Task requirements: Copy every line of text in the data below character for character, and leave the pictures out of your answer.
++++++++++
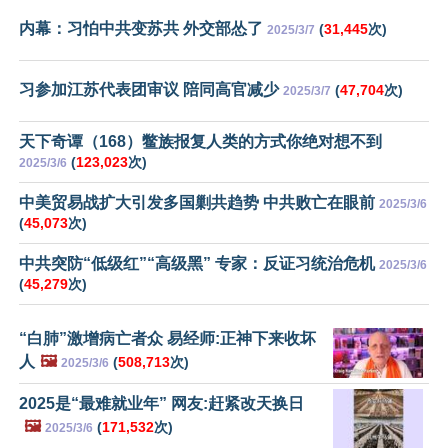
内幕：习怕中共变苏共 外交部怂了
(
31,445
次)
2025/3/7
习参加江苏代表团审议 陪同高官减少
(
47,704
次)
2025/3/7
天下奇谭（168）鳖族报复人类的方式你绝对想不到
(
123,023
次)
2025/3/6
中美贸易战扩大引发多国剿共趋势 中共败亡在眼前
2025/3/6
(
45,073
次)
中共突防“低级红”“高级黑” 专家：反证习统治危机
2025/3/6
(
45,279
次)
“白肺”激增病亡者众 易经师:正神下来收坏
人
🖼️
(
508,713
次)
2025/3/6
2025是“最难就业年” 网友:赶紧改天换日
🖼️
(
171,532
次)
2025/3/6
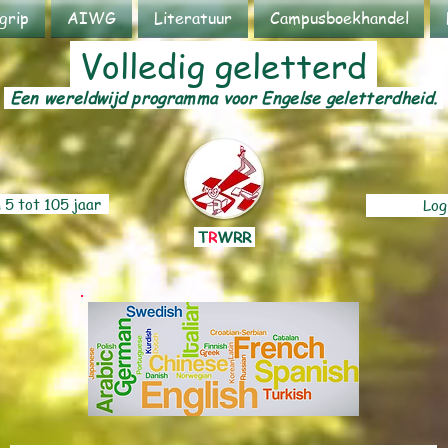
grip
AIWG
Literatuur
Campusboekhandel
Volledig geletterd
Een wereldwijd programma voor Engelse geletterdheid.
 5 tot 105 jaar
Log
T
R
WRR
++++++++++
Written response:
内幕：习怕中共变苏共 外交部怂了
(
31,445
次)
2025/3/7
习参加江苏代表团审议 陪同高官减少
(
47,704
次)
2025/3/7
天下奇谭（168）鳖族报复人类的方式你绝对想不到
(
123,023
次)
2025/3/6
中美贸易战扩大引发多国剿共趋势 中共败亡在眼前
2025/3/6
(
45,073
次)
中共突防“低级红”“高级黑” 专家：反证习统治危机
2025/3/6
(
45,279
次)
“白肺”激增病亡者众 易经师:正神下来收坏
人
🖼️
(
508,713
次)
2025/3/6
2025是“最难就业年” 网友:赶紧改天换日
🖼️
(
171,532
次)
2025/3/6
grip
AIWG
Literatuur
Campusboekhandel
Volledig geletterd
Een wereldwijd programma voor Engelse geletterdheid.
 5 tot 105 jaar
Log
T
R
WRR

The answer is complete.